Wartdawg wrote: Move on is right.
If he plays again for us, he does... if he doesn't, he doesn't.
One thing I am not forgetting here is that while the NCAA is a corrupt power hungry pile
of hypocritical hippo dung.... Todd Gurley did this to himself and the team, knowing full well it was a violation.
Gnash all the teeth we want, wear your discontinued "Free Gurley" shirts.. cheer like mad if he's ever on a field again for us, call me names for daring say things like this instead of portraying him as an innocent victim.. whatever, but that is a fact.
Gurley was special....., but Chubb is far from ordinary. We win and lose not based on this one
player.
Maybe I am missing the point, but it never hurts to look at more than what the athlete did or did not do. Yes Gurley knew, little doubt about that. That information (all of it) I would bet was sent to the NCAA through the efforts of Georgia officials involved with this.

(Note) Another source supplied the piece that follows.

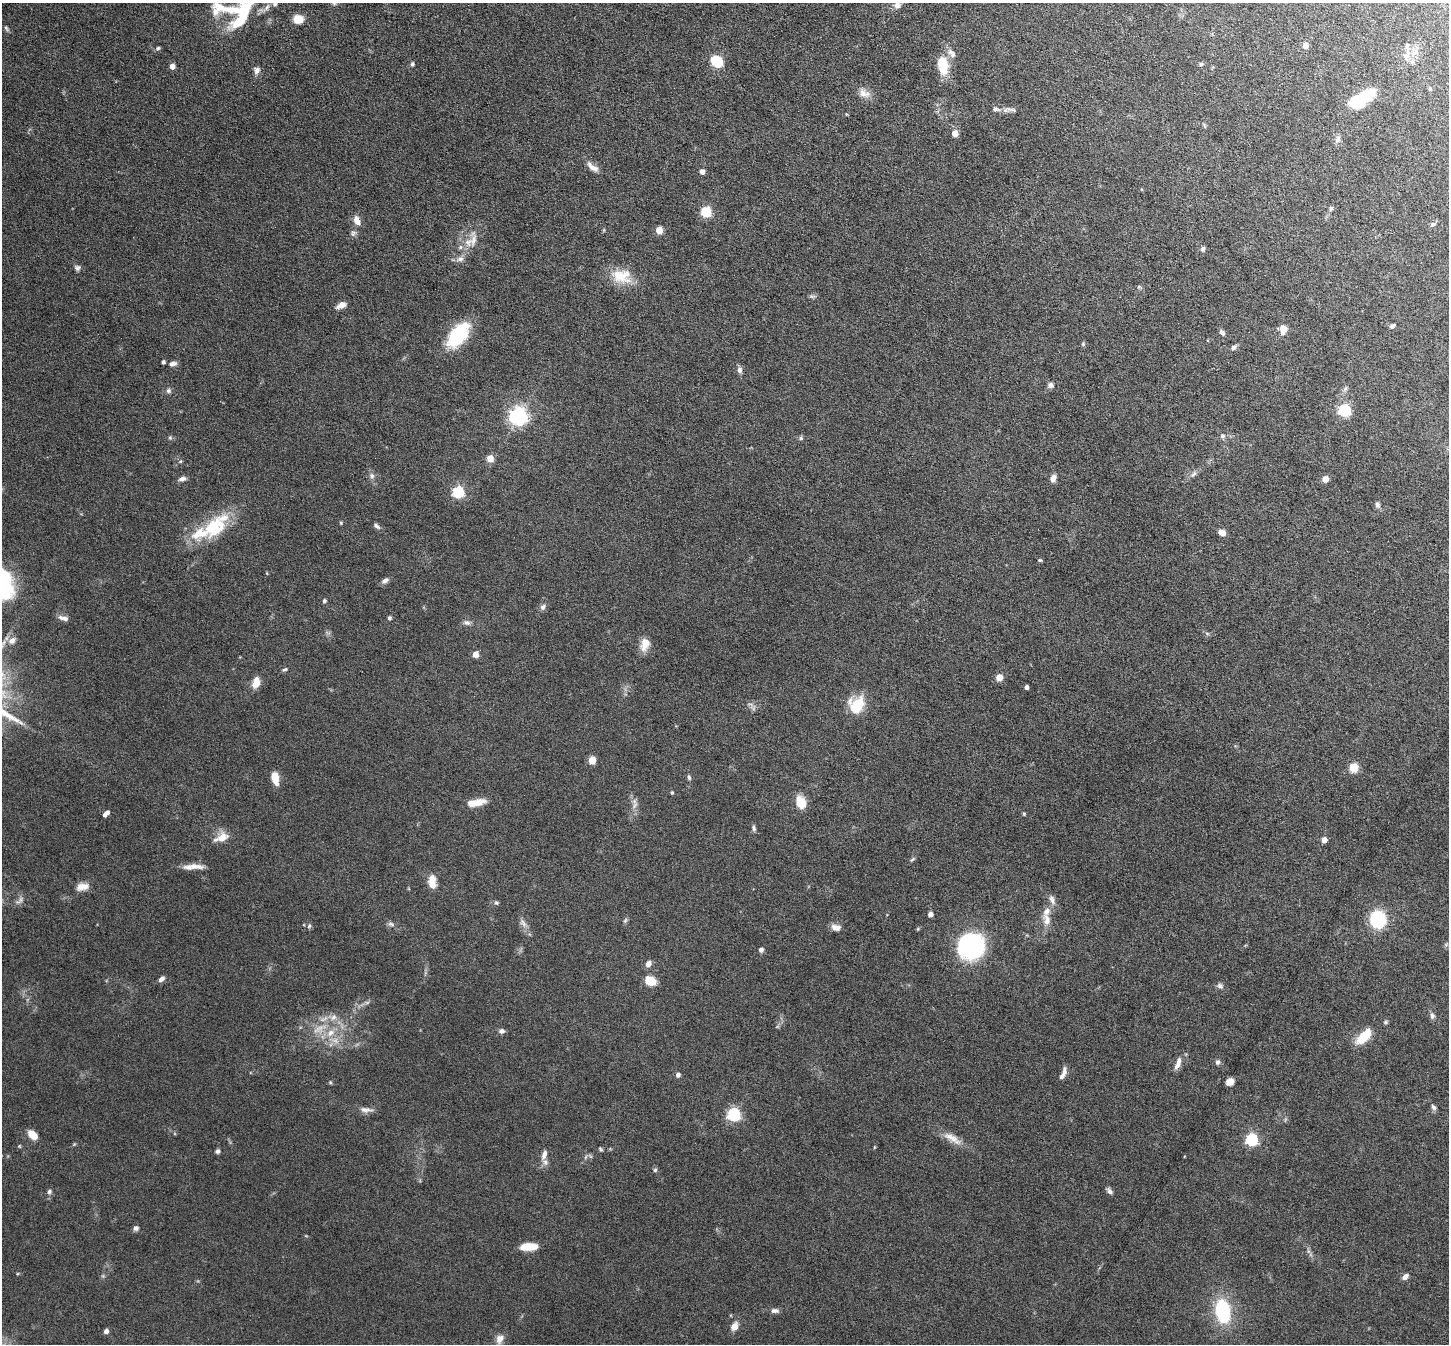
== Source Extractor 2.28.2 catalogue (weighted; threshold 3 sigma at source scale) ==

Move on to me is in a way saying, everything that can be done has been done. In this particular case, the Gurley/Georgia case leads me to this question. Why did it take the NCAA, Emmert in particular the length of time that it did to conclude Gurley's "knowing he messed up"? That is showing "power", when actuality it is a failure of leadership. Gurley failed, NCAA has failed for generations. Reminds me a bit of the current things that are going on with the IRS. People scared to death of the IRS, that in the not too distant past was the same situation with the NCAA, universities scared to death of the NCAA.
Speaking for myself, not going to have some half hearted folks not being questioned by me or boards like this one and others that simply want a level playing field. Out of site, out of mind, not where I come from.